[[ WORKING DATA open ]]
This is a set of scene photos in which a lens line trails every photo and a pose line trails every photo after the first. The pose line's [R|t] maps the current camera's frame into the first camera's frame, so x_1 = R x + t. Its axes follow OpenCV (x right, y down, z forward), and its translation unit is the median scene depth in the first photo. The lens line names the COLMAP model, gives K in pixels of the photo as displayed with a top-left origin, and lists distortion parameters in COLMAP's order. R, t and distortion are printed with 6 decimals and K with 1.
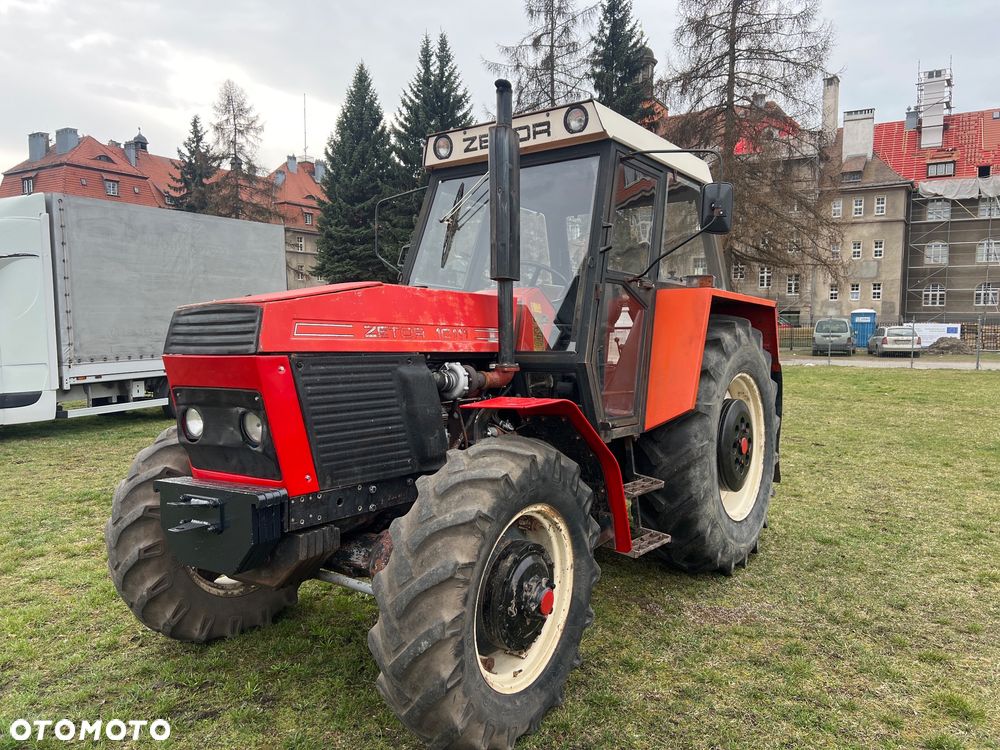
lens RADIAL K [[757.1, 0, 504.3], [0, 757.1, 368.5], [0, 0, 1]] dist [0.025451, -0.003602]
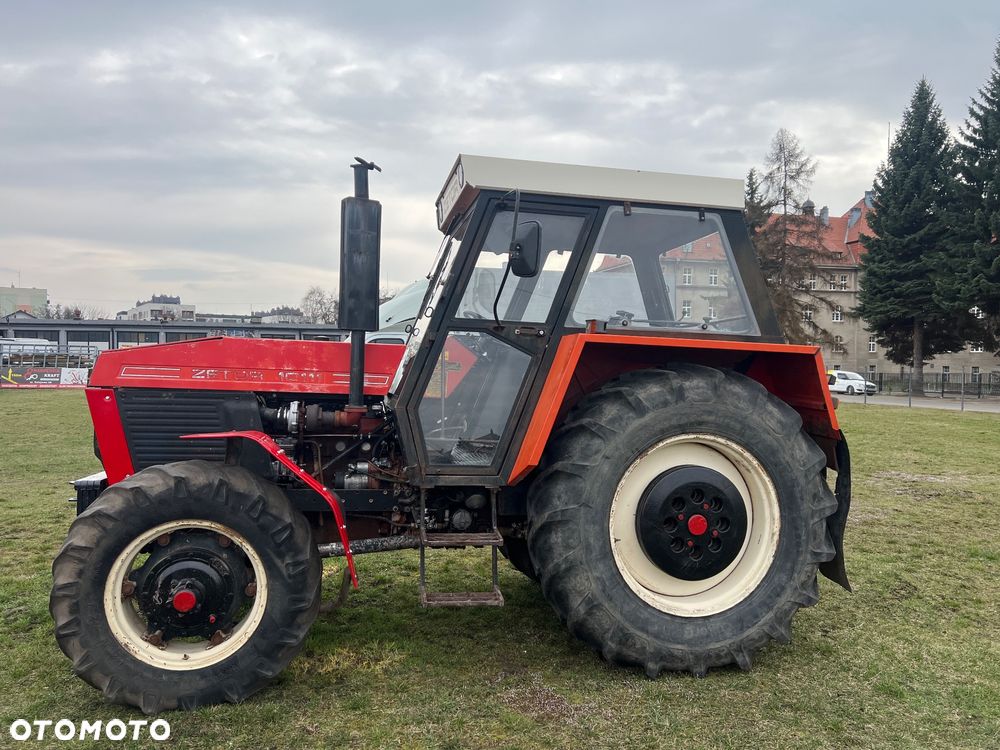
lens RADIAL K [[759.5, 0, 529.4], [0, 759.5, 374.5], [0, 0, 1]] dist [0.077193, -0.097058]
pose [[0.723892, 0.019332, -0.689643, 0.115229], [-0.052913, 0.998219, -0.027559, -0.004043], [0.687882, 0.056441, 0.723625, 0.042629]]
[[ WORKING DATA closed ]]
[[ WORKING DATA open ]]
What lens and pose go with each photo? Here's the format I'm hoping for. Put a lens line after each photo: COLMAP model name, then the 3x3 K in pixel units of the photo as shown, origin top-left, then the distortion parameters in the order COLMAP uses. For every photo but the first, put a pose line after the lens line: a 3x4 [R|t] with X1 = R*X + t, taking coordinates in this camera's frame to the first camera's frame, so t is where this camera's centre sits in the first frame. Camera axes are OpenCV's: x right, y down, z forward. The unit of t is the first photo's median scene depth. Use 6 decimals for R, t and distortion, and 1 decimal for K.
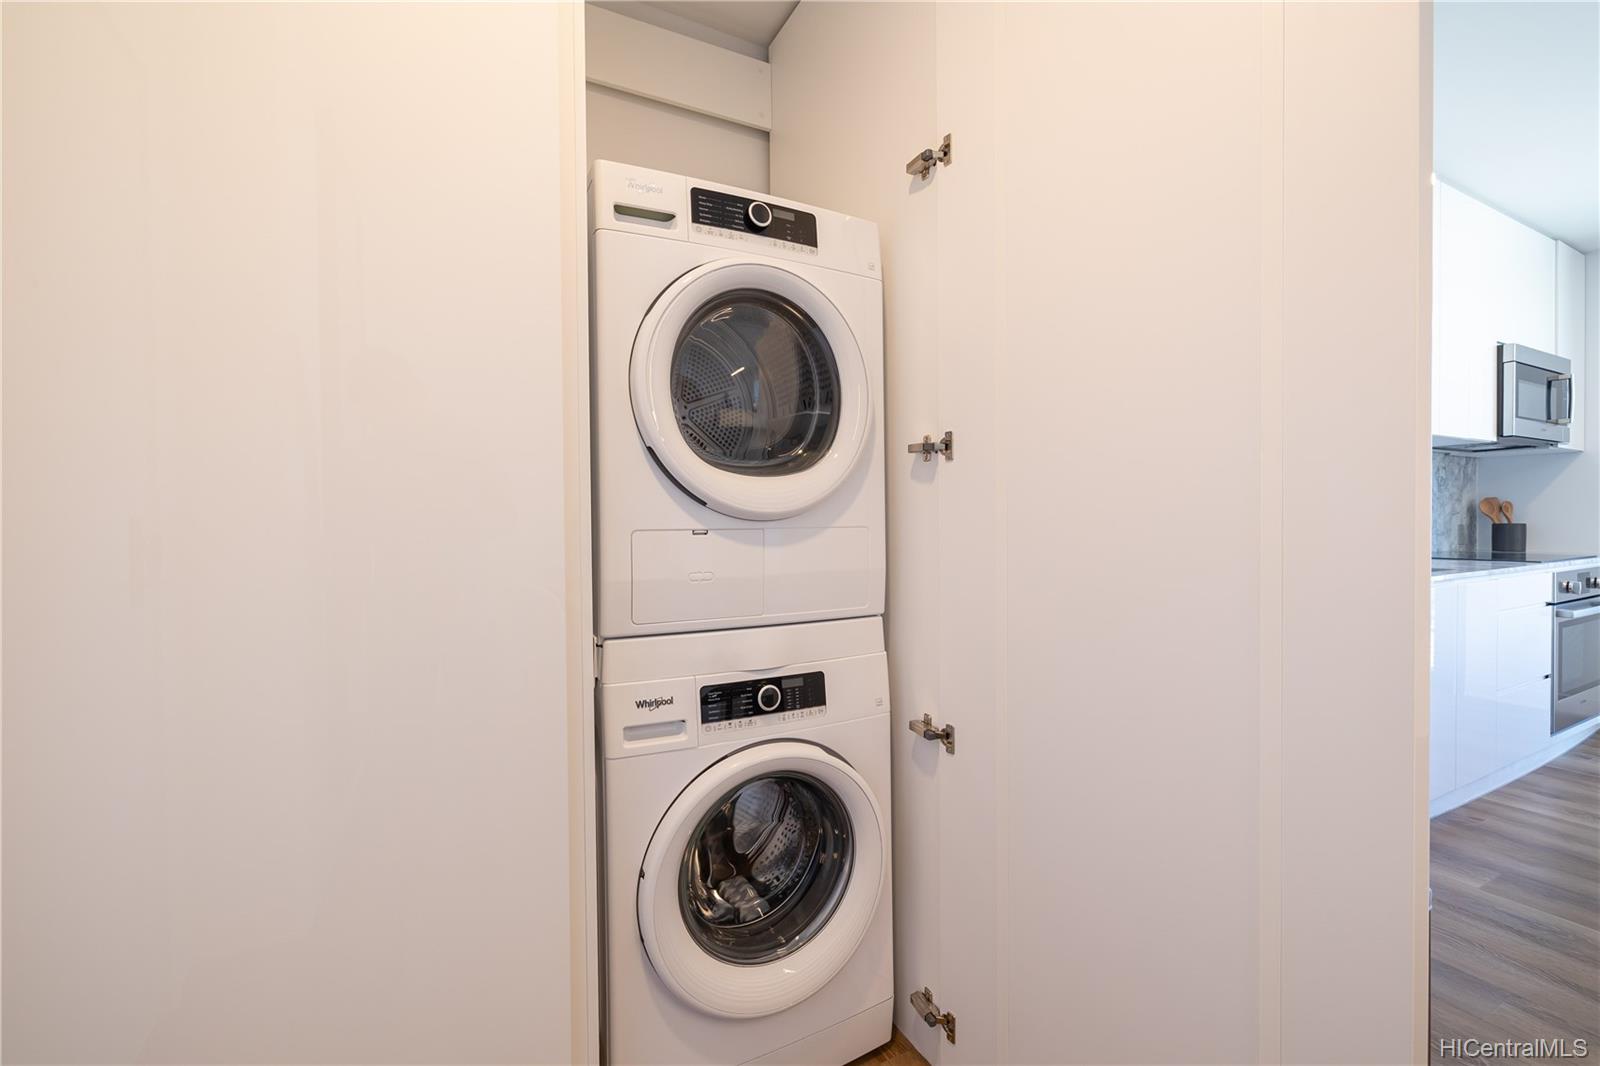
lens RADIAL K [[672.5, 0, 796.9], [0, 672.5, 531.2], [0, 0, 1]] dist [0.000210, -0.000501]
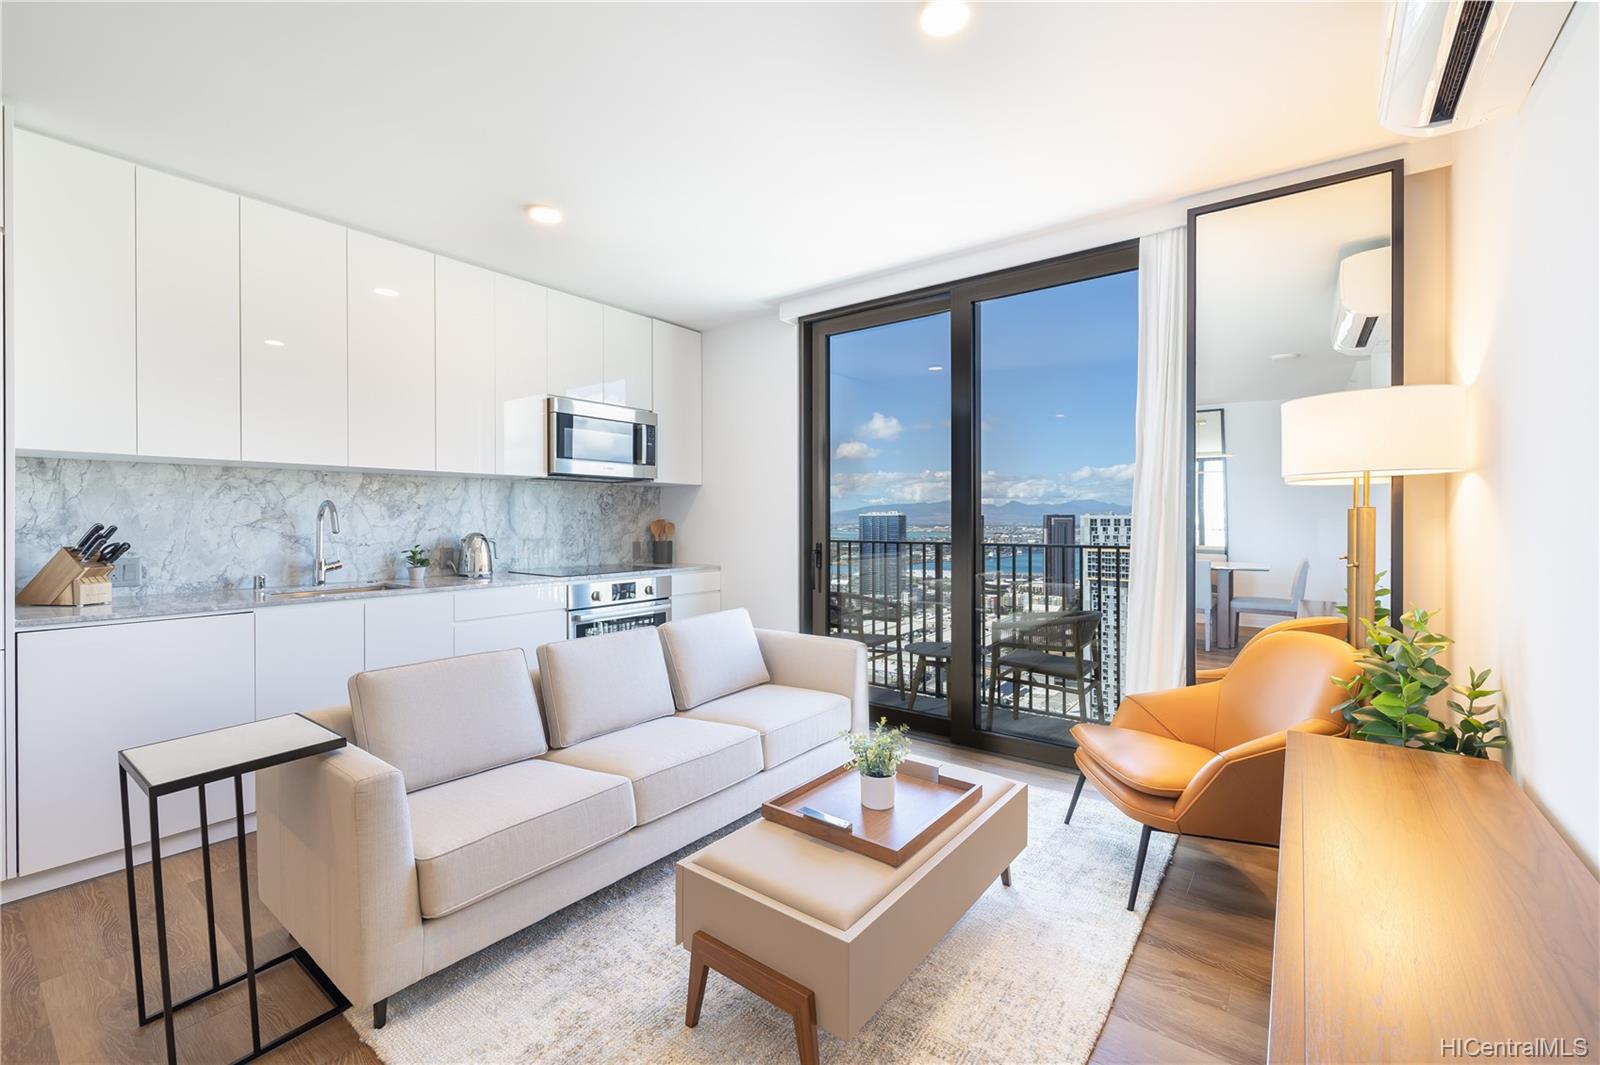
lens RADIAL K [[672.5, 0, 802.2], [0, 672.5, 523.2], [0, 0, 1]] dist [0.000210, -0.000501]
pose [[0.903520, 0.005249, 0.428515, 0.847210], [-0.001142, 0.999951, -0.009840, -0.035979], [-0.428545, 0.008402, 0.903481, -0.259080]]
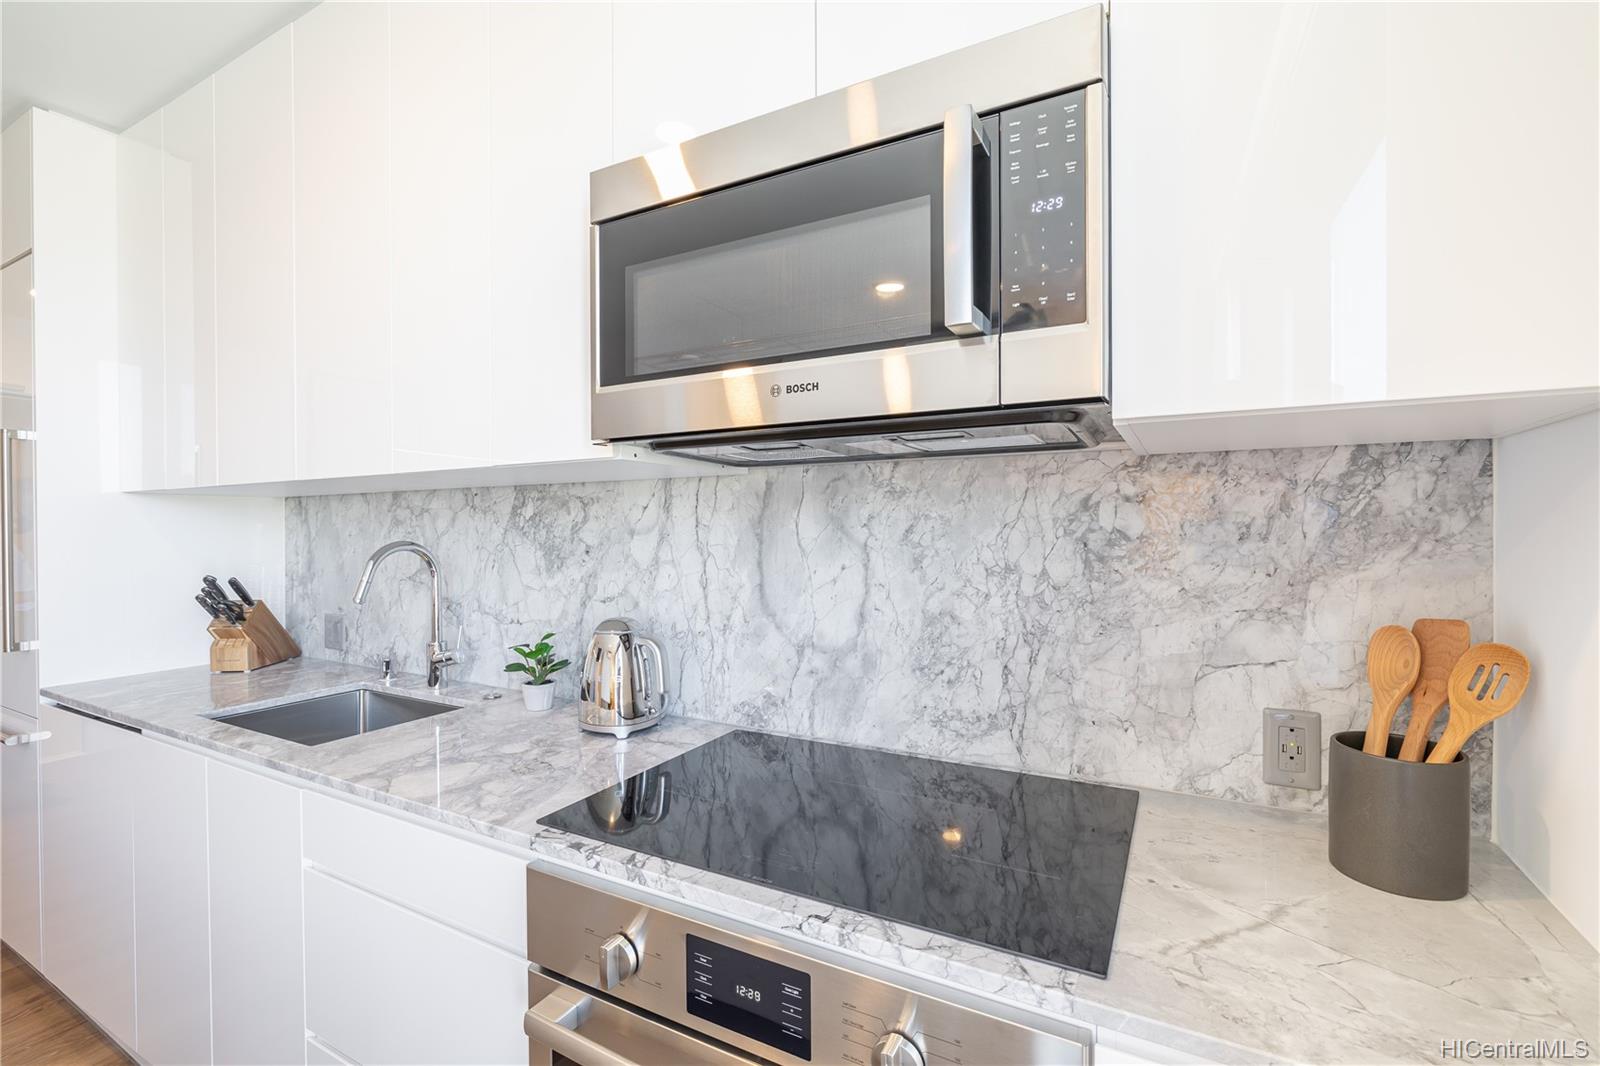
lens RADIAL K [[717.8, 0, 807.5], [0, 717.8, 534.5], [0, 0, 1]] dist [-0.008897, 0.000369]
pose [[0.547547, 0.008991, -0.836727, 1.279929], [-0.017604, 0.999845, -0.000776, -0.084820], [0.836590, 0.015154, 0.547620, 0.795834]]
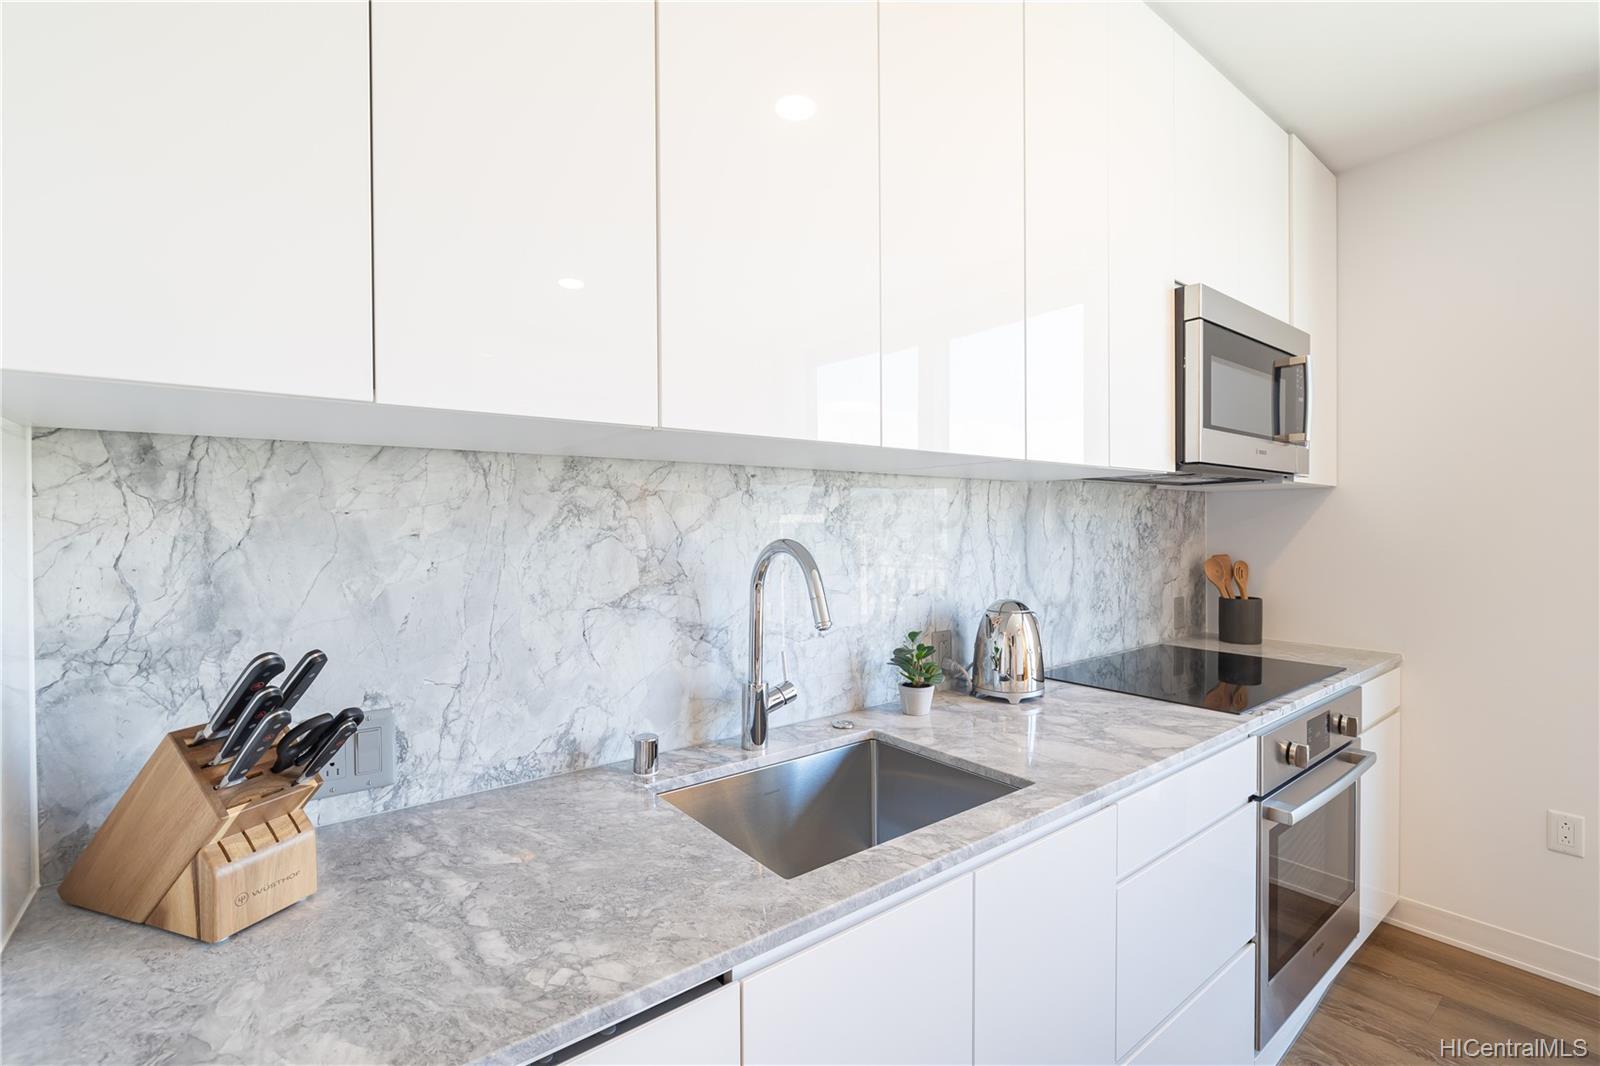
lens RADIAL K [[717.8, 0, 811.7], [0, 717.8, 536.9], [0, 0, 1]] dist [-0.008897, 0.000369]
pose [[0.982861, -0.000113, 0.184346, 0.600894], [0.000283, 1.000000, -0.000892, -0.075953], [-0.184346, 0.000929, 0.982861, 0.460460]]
[[ WORKING DATA closed ]]
TASK TO COMPLETE: Reproduce, character for character, the part of the material that begins with the line containing "This is a set" and ends with the line containing "0.056441, 0.723625, 0.042629]]", including both of those lines. Omit the pictures from your reply.

RESPONSE AREA:
This is a set of scene photos in which a lens line trails every photo and a pose line trails every photo after the first. The pose line's [R|t] maps the current camera's frame into the first camera's frame, so x_1 = R x + t. Its axes follow OpenCV (x right, y down, z forward), and its translation unit is the median scene depth in the first photo. The lens line names the COLMAP model, gives K in pixels of the photo as displayed with a top-left origin, and lists distortion parameters in COLMAP's order. R, t and distortion are printed with 6 decimals and K with 1.
lens RADIAL K [[757.1, 0, 504.3], [0, 757.1, 368.5], [0, 0, 1]] dist [0.025451, -0.003602]
lens RADIAL K [[759.5, 0, 529.4], [0, 759.5, 374.5], [0, 0, 1]] dist [0.077193, -0.097058]
pose [[0.723892, 0.019332, -0.689643, 0.115229], [-0.052913, 0.998219, -0.027559, -0.004043], [0.687882, 0.056441, 0.723625, 0.042629]]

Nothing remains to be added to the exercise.